## INSTRUCTIONS TO FOLLOW
Every line of the material that mentions the word "platform" should be copied out.
-=-=-
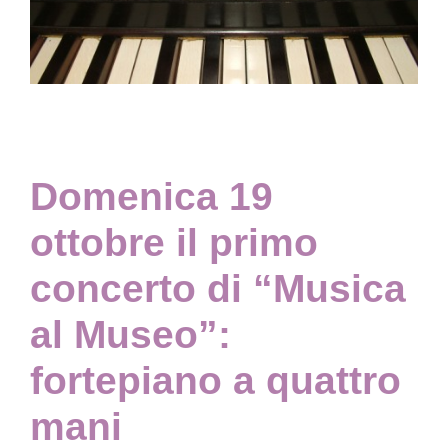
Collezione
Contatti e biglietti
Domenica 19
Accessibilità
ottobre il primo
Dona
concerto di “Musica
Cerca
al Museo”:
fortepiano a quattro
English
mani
-=-=-
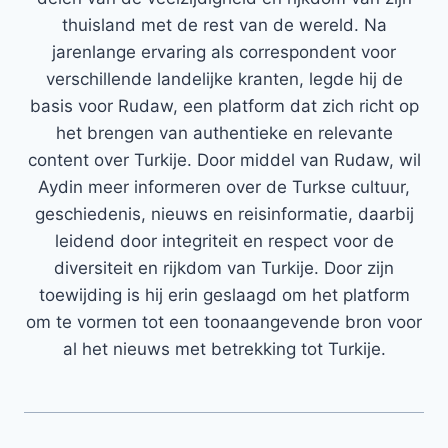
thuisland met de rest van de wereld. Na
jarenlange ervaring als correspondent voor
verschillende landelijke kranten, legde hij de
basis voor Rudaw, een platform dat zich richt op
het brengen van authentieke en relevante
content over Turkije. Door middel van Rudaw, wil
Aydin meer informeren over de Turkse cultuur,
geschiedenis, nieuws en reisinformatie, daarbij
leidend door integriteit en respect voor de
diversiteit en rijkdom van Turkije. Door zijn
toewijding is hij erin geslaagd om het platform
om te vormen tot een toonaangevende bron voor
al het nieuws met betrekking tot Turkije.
-=-=-
## RESULT OF THE EXERCISE
basis voor Rudaw, een platform dat zich richt op
toewijding is hij erin geslaagd om het platform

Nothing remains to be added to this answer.